How To Use Strategy to Direct Your Research

So what happens if you think that many of these questions are potentially more important than customer needs research? You still have the problem that your research budget won’t cover your wish list from the questions above.

The solution comes from building a draft strategy and applying a tool we call “What We Wish We Knew” or “Wish We Knew” (WWK) for short. Here’s how it works.

You hypothesize all of the key parts of your strategic plan — analyzing the situation, examining your options, choosing your strategic approach, creating execution plans, etc. — leveraging the resources, knowledge, and experience available to you and your team right now. Then, after each part of your plan is completed, you highlight the questions you and your team still have. You capture these “what we wish we knew’s” on a WWK template.

The template should have a column for you to capture the ways that you might gain further insight into the WWK item. Many times, internal resources and secondary research can inexpensively help you fill the gap.

But the most important column on the WWWWK template should be left blank until the end. This is where you rank each unknown item in terms of its criticality to your plan and market success. Which plan inputs do you have the least amount of confidence in?

These items are most worthy of resolving, using any available research time and budget. Now you can be sure that your research resources are focused on your most critical insight gaps.

Why Does This Approach Work? Because It Is LEAN!

By now, hopefully, you are beginning to see why setting strategy before research makes a lot of sense. We are not talking about a fully-baked, immovable, and unchangeable strategy.

We are describing a strategy hypothesis as a means to identifying your own unique set of “unknowns” so you can prioritize and maximize your research budget.

Think about the concepts like LEAN and Agile that most companies are wisely encouraging. Lean marketingis a process that builds in time for frequent evaluations and iterations, so you can adapt and tweak your marketing strategy as you get feedback, as the market changes, and as your competitors unleash their strategies.

That’s exactly what we are advocating here, for the additional purpose of identifying your most critical market research needs.
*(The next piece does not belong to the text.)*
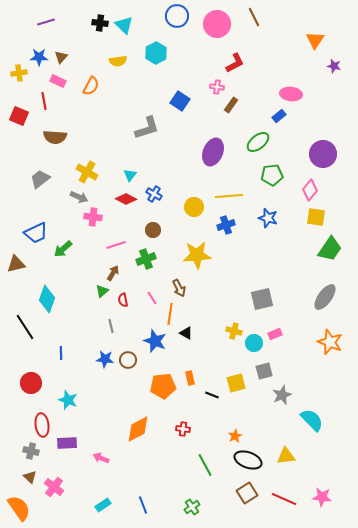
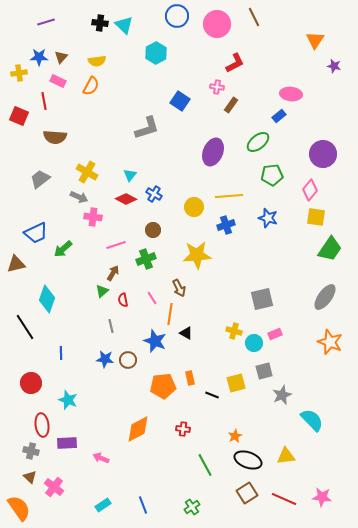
yellow semicircle at (118, 61): moved 21 px left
Have you heard of the LEAN concept called the Minimum Viable Product (MVP)? When it comes to research prioritization, think about the concept of the Minimum Viable Plan (“MVPlan”)

Many B2Bs with no research budget at all still find great value in an “MVPlan”. If they look beyond their lack of funds, they can use the WWK process to find low/no-cost ways to at least approximate the insight gaps in their plan.

In almost all cases, companies that create a strategy hypothesis first maximize their available research funds and maximize the effectiveness of their plans. What at first sounded like a bad idea — creating strategy before conducting research — is now the way they do it every year.